**Article**
☆ ☆ ☆

Technical Translation of Workplace Safety Instructions
We’ve blogged in the past about the role that legal translation services to help employers refrain from language discrimination in the workplace. In a similar vein, employers should be mindful of their duty to train their employees in a manner and in a language that their employees can comprehend. Likewise, both employers and manufacturers of machinery should ensure that individuals who do not speak or understand English are able to comprehend hazard communication, safety instructions and safety warnings or else face the possibility of expensive litigation.That’s where the need for professional technical translation services comes in.
In Salinas v. Amteck of Kentucky, two of the plaintiffs were injured and one was killed while working on a construction project at a winery warehouse. The workers had been using a scissor lift when it suddenly tipped over. The plaintiffs filed suit alleging claims of strict product liability, defective design, failure to warn, and negligence against the manufacturer of the scissor lift. The scissor lift manufacturer (“manufacturer”) filed a motion for summary judgment in response to the plaintiff’s claims. The plaintiffs did not dispute the majority of the manufacturer’s motion for summary judgment and the court granted the motion as to plaintiff’s claims for negligence in manufacturing or design.

☆ ☆ ☆

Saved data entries
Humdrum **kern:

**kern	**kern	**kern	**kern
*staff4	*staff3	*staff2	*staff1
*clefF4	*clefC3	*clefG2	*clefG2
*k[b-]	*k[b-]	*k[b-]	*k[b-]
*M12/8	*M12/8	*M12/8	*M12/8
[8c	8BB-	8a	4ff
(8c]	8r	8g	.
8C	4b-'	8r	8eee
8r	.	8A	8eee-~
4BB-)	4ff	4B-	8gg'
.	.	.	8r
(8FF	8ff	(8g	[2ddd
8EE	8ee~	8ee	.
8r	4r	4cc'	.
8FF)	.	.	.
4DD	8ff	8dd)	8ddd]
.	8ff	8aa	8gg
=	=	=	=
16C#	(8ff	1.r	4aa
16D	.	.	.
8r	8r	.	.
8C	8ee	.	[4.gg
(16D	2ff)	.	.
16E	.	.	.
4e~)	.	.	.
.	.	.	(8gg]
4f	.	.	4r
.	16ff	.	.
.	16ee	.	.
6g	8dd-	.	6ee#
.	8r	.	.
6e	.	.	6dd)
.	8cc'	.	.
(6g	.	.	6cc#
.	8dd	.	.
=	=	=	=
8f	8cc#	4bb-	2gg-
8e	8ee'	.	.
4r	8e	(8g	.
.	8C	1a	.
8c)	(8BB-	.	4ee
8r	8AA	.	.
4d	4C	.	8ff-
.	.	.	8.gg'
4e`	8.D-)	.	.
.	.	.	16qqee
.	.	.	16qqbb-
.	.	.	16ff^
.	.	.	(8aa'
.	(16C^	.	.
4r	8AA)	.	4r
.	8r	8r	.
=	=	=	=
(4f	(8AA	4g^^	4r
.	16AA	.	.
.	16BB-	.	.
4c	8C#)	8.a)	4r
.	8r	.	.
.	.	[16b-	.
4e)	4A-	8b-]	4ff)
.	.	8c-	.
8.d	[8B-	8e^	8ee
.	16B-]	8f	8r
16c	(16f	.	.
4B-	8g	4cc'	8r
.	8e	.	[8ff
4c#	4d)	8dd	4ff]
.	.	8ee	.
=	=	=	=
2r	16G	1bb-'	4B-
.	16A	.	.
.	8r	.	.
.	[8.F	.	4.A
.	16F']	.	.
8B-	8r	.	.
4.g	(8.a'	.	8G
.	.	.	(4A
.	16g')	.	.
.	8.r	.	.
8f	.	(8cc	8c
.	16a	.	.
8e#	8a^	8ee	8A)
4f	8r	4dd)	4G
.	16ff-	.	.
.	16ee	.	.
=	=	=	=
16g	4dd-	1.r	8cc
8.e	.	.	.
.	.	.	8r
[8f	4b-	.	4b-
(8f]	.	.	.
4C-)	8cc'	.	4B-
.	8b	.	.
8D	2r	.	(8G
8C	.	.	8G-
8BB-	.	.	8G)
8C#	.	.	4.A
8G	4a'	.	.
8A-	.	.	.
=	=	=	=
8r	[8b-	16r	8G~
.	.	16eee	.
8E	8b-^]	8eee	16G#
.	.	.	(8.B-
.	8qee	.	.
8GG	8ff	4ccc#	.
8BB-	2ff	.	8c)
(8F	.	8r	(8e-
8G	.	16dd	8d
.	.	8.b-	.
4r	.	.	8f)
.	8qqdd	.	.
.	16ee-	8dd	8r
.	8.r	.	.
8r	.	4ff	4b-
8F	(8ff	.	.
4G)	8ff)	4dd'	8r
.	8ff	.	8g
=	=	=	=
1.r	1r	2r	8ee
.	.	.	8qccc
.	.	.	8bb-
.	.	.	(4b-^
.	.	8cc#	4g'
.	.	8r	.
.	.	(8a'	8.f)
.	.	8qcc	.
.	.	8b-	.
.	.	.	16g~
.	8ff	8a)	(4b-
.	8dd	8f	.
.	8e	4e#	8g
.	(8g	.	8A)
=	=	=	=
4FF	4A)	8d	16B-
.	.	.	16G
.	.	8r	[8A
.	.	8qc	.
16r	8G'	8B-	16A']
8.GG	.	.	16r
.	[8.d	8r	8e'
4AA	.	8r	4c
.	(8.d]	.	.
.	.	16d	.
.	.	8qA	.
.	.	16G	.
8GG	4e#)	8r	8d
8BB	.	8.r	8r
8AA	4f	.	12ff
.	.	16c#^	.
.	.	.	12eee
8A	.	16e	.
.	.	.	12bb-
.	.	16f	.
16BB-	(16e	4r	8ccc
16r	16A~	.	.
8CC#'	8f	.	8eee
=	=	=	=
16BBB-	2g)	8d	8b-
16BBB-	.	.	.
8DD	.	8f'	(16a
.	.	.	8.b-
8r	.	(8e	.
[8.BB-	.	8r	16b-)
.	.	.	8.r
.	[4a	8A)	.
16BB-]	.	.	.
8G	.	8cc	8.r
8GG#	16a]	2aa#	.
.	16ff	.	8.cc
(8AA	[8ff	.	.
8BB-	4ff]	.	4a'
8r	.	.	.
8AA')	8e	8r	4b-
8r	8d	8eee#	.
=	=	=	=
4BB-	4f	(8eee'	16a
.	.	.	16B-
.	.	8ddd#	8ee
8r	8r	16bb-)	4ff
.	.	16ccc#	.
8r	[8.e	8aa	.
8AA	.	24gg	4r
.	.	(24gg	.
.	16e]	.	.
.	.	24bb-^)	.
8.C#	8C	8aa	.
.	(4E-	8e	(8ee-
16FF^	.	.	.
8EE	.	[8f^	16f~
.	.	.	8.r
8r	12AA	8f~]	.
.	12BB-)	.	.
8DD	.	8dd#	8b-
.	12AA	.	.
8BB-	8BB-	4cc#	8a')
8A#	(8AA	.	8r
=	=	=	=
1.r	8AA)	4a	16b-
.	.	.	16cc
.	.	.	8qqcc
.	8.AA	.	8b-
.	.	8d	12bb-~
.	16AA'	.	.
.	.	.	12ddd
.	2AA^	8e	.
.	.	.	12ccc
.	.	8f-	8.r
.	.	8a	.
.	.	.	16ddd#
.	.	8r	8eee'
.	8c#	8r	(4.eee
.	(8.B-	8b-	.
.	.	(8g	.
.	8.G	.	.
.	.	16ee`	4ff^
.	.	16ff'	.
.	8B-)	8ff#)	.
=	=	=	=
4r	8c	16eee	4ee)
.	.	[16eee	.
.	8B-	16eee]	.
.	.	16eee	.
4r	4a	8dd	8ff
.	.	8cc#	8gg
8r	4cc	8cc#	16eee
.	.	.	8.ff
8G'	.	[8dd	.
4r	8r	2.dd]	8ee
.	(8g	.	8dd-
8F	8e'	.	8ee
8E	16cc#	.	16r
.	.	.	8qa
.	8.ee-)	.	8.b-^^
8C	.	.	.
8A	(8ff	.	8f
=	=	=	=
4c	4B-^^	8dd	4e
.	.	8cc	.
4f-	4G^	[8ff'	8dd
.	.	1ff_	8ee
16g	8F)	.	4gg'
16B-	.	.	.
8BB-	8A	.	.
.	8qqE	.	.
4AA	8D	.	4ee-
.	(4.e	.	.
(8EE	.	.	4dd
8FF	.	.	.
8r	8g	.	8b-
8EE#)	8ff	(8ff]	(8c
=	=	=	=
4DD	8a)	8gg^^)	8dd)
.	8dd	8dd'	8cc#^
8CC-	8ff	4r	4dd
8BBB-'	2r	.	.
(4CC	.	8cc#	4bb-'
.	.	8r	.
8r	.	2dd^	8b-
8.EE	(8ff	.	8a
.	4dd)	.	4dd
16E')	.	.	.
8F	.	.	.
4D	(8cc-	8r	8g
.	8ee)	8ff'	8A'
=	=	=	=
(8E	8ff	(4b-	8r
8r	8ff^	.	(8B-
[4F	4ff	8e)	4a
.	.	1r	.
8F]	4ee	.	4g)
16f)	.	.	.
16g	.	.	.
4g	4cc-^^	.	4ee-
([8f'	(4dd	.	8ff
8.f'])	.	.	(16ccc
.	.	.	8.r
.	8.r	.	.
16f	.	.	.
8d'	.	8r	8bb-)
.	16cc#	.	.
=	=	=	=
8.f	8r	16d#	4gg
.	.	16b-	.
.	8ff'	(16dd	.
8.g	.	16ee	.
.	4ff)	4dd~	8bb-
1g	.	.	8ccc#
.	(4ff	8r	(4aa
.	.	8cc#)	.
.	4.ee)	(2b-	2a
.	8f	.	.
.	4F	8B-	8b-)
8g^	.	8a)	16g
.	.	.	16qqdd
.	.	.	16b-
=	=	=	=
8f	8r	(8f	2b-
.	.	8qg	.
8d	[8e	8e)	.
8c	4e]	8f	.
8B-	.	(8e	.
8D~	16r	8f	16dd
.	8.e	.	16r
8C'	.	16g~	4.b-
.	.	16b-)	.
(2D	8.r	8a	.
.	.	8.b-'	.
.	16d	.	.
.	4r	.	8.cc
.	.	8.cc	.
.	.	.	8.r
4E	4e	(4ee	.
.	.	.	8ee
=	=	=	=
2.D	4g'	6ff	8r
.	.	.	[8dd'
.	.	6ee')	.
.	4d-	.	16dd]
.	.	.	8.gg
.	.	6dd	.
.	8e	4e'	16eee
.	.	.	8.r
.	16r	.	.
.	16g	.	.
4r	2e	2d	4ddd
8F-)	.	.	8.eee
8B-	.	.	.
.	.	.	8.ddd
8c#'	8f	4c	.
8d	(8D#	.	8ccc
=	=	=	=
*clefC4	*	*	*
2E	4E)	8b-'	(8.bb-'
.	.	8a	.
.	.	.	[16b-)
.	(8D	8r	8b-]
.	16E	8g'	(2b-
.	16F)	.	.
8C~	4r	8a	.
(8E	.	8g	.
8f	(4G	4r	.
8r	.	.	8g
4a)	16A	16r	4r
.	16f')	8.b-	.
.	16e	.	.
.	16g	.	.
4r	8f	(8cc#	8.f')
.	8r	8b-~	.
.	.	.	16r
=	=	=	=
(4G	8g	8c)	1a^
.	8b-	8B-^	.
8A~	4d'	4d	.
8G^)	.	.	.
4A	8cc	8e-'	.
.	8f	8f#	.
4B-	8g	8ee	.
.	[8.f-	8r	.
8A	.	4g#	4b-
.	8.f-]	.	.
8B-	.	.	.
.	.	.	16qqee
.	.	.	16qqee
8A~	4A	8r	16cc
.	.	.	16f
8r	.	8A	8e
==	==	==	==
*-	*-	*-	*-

☆ ☆ ☆

**Directives**
**a.** In one to three sentences, explain why the article on translating workplace safety instructions says employers and machinery manufacturers should make sure people who don't understand English can follow safety warnings.
**b.** In the safety translation article, change the passage that opens with the words "In Salinas v." and closes with "manufacturing or design.", putting "aerial work platform" wherever "scissor lift" appears.
**c.** Continue the article on translating workplace safety instructions from its final sentence.
These records have no connection to the article on translating workplace safety instructions.

**Replies**
**a.** Employers and manufacturers should make sure that people who do not speak or understand English can comprehend hazard communication, safety instructions and safety warnings. If they don't, they may face expensive litigation.

**b.**
In Salinas v. Amteck of Kentucky, two of the plaintiffs were injured and one was killed while working on a construction project at a winery warehouse. The workers had been using a aerial work platform when it suddenly tipped over. The plaintiffs filed suit alleging claims of strict product liability, defective design, failure to warn, and negligence against the manufacturer of the aerial work platform. The aerial work platform manufacturer (“manufacturer”) filed a motion for summary judgment in response to the plaintiff’s claims. The plaintiffs did not dispute the majority of the manufacturer’s motion for summary judgment and the court granted the motion as to plaintiff’s claims for negligence in manufacturing or design.

**c.**
As to the plaintiff’s claim against the manufacturer that did remain- plaintiff’s claim for failure to warn about load limits and the possibly of tip-overs- the manufacturer argued that this claim should be dismissed because it had warned its users about the load limits and the fact that tip-overs could be deadly. Specifically, the manufacturer claimed that it had provided numerous clear, and urgent warnings. It submitted testimony from an expert witness, a professional engineer, who examined the scissor lift and concluded that the decals on the lift involved in the accident depicted warnings about overloading and indicated that the allowable horizontal force was 100 pounds. The expert also asserted that the plaintiffs failed to adhere to the safety warnings and that the scissor lift had been used improperly.
In contrast to the manufacturer’s expert witness, the plaintiff’s expert witness, a safety engineer, opined that the manufacturer’s warning decal was inadequate. The plaintiff’s expert took issue with the fact that the warning decal failed to clearly and adequately warn users about the risk of a tip-over. Specifically, the expert stated the pictogram was “not clear in conveying the warning against horizontal forces that may result in a tip-over, nor does it contain a printed message to explain or convey the meaning and intent of this warning.” The expert further stated that a pictogram could be created for workers who did not speak English and for those individuals in the workforce who did not understand the difference between horizontal and vertical. As to this point, the plaintiff’s expert opined that the warnings about the “side pull” should have been accompanied by a pictogram to make the warning completely clear “for those not proficient in the English language.”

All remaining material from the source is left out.